→ Exercise: Only the lines containing "order" belong in the answer; find them in the material below.

→ Records shown:
****************
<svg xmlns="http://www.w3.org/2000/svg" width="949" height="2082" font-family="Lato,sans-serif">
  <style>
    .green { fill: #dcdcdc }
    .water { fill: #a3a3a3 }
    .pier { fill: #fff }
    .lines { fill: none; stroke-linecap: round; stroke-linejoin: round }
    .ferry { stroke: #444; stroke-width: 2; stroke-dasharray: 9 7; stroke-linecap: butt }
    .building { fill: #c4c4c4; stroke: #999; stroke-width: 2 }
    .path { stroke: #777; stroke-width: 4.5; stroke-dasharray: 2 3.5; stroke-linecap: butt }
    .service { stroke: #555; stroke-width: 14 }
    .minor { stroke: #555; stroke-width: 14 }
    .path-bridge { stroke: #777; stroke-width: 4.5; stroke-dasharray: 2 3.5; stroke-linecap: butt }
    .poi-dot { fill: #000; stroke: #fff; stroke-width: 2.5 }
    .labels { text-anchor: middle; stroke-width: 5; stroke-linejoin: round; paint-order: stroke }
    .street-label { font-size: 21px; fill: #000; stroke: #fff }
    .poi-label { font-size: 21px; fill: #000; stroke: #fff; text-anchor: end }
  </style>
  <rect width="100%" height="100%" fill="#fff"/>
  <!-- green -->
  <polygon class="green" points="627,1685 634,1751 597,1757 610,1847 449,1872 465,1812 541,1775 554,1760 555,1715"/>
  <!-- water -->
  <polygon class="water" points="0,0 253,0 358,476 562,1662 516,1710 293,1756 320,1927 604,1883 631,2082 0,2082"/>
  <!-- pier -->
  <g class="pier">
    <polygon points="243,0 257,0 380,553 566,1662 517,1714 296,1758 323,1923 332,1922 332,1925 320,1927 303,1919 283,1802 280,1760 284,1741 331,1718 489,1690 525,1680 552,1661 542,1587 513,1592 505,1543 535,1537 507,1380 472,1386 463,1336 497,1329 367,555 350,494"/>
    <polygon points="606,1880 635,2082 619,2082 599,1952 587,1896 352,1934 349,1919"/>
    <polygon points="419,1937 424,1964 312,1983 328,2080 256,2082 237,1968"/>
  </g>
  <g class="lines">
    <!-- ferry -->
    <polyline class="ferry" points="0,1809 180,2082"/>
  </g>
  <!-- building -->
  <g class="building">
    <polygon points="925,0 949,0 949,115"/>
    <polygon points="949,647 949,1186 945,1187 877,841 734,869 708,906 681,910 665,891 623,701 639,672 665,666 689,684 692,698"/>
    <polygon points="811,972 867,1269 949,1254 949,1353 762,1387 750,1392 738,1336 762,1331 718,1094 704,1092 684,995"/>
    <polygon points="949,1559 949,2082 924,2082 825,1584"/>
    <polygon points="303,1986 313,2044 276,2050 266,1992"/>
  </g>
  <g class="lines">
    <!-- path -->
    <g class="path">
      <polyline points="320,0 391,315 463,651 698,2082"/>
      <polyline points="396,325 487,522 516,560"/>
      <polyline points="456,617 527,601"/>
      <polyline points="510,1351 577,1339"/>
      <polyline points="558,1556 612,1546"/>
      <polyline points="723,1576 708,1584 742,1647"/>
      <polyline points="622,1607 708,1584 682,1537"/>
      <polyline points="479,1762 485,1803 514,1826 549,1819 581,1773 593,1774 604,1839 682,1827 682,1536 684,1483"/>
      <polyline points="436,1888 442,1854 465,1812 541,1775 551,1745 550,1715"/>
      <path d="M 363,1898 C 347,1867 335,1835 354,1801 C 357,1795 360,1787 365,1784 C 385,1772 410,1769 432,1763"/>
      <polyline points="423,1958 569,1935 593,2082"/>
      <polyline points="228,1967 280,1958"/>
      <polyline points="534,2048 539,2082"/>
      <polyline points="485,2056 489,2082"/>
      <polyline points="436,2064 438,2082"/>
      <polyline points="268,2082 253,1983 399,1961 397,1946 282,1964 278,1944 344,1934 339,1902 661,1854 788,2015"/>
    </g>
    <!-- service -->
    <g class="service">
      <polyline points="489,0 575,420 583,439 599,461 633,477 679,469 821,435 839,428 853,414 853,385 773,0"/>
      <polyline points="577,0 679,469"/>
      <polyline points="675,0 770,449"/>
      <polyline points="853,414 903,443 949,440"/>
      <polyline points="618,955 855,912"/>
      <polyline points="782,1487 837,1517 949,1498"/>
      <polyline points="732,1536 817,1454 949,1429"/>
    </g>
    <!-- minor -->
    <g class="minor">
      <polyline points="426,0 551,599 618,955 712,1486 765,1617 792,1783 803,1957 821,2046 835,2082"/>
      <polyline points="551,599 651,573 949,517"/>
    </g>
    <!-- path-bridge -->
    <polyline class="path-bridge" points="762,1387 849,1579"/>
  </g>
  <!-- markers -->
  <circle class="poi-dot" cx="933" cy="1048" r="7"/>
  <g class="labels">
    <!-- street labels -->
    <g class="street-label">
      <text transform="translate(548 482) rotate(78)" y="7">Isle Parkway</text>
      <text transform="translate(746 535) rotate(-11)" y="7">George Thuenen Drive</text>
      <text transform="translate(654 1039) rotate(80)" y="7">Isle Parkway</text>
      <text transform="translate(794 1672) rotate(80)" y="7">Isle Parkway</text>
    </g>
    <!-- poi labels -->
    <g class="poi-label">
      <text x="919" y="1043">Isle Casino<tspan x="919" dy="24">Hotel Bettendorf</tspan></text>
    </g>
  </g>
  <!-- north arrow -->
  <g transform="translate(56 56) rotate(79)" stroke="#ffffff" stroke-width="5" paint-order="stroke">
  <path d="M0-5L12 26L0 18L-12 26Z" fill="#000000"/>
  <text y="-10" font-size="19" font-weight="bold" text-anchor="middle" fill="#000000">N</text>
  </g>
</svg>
****************
→ Reply to the task:
    .labels { text-anchor: middle; stroke-width: 5; stroke-linejoin: round; paint-order: stroke }
  <g transform="translate(56 56) rotate(79)" stroke="#ffffff" stroke-width="5" paint-order="stroke">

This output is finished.